TransCanada Corp.’s first quarter earnings were positively impacted by the recent decision by Canada’s National Energy Board (NEB) on the company’s Mainline restructuring proposal, the company said Friday. TransCanada also pushed back the in-service date of its long-delayed Keystone XL oil pipeline to late 2015 from the previously planned late 2014/early 2015 due to regulatory delays.

Profits were up in the first quarter, and CEO Russ Girling talked up the billions of dollars worth of projects the company has on the drawing board during an earnings conference call Friday.

“…[W]e continue to progress our $25 billion portfolio of commercially secured projects and advance other value-creating opportunities including the Energy East Pipeline Project, which would transport crude oil from western receipt points to eastern Canadian markets,” Girling said.

“Over the next three years, subject to required approvals, we expect to complete $12 billion of projects that are currently in advanced stages of development. They include the Gulf Coast Project, Keystone XL, the Keystone Hardisty Terminal, the initial phase of the Grand Rapids Pipeline, the Tamazunchale Pipeline Extension, the acquisition of nine Ontario Solar projects, and the ongoing expansion of the NGTL System. We have also commercially secured an additional $13 billion of long-life, contracted energy infrastructure projects that are expected to be placed into service in 2016 and beyond.”

Net income was C$446 million (63 cents/share) compared to C$352 million (50 cents) in first quarter 2012. Earnings for first quarter were C$370 million or (52 cents/share) compared to C$363 million (52 cents) for the same period in 2012. Higher earnings contributions from the Canadian Mainline in the first quarter as a result of the NEB decision on its restructuring proposal, Bruce Power and U.S. Power, were offset by lower contributions from U.S. Natural Gas Pipelines and Western Power.

In the restructuring decision, among other items, the NEB approved a return on equity for the Canadian Mainline of 11.50% for the years 2012 to 2017 compared to the last approved return on equity of 8.08% (see NGI, April 1). Girling said Friday that although the company does not agree with the decision, “we are trying to work within it.”
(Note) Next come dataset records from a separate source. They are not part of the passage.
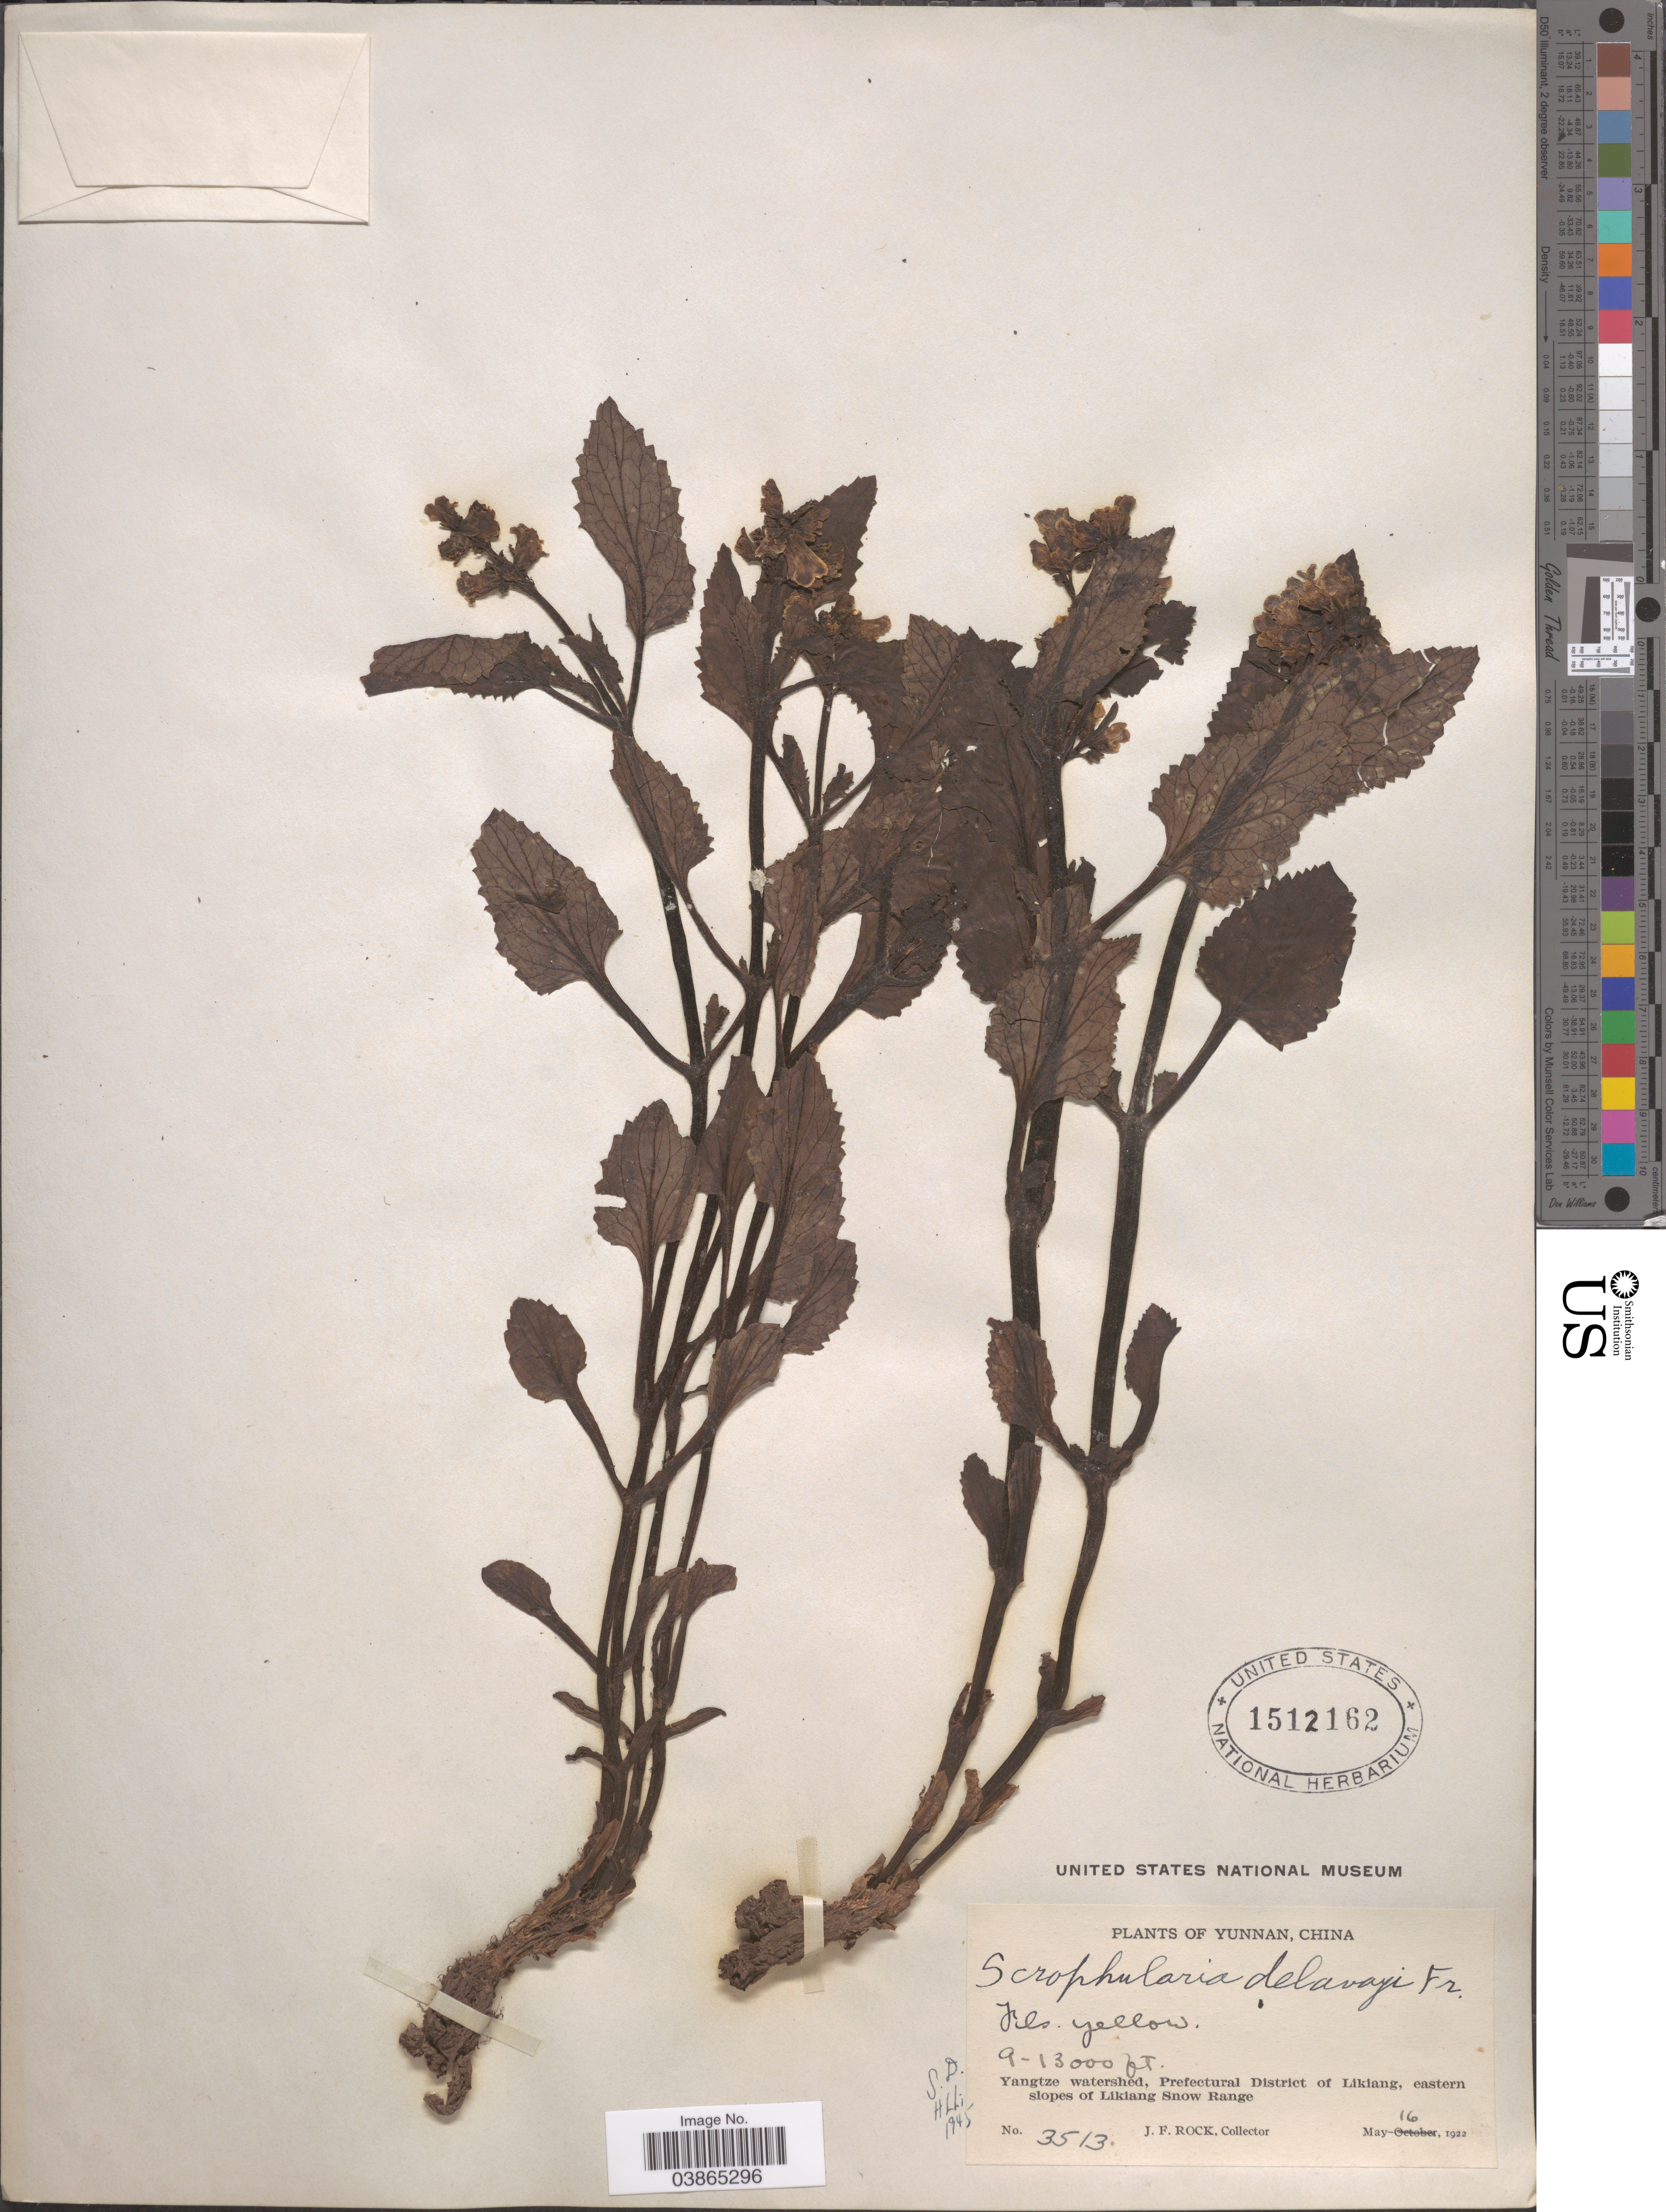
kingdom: Plantae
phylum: Tracheophyta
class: Magnoliopsida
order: Lamiales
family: Scrophulariaceae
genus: Scrophularia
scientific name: Scrophularia delavayi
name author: Franch.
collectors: J. Rock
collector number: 3513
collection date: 1922-05-16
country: China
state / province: Yunnan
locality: Yangtze watershed, Prefectural District of Likiang, eastern slopes of Likiang Snow Range.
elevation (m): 2743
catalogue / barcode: US 1512162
The Energy East project involves converting natural gas capacity in 1,864 miles of the company’s existing Canadian Mainline to crude oil service and constructing up to 870 miles of new pipeline (see NGI, April 8a). Subject to the results of an open season, the project will have the capacity to transport as much as 850,000 b/d, increasing access to eastern Canadian markets. Rival Enbridge Inc. has mounted a competing project (see NGI, April 8b).

“We have begun Aboriginal and stakeholder engagement and field work as part of our initial design and planning,” Girling said of Energy East project work. “If the open season is successful, we will apply for regulatory approval to build and operate the facilities, with a potential in service date of late 2017.”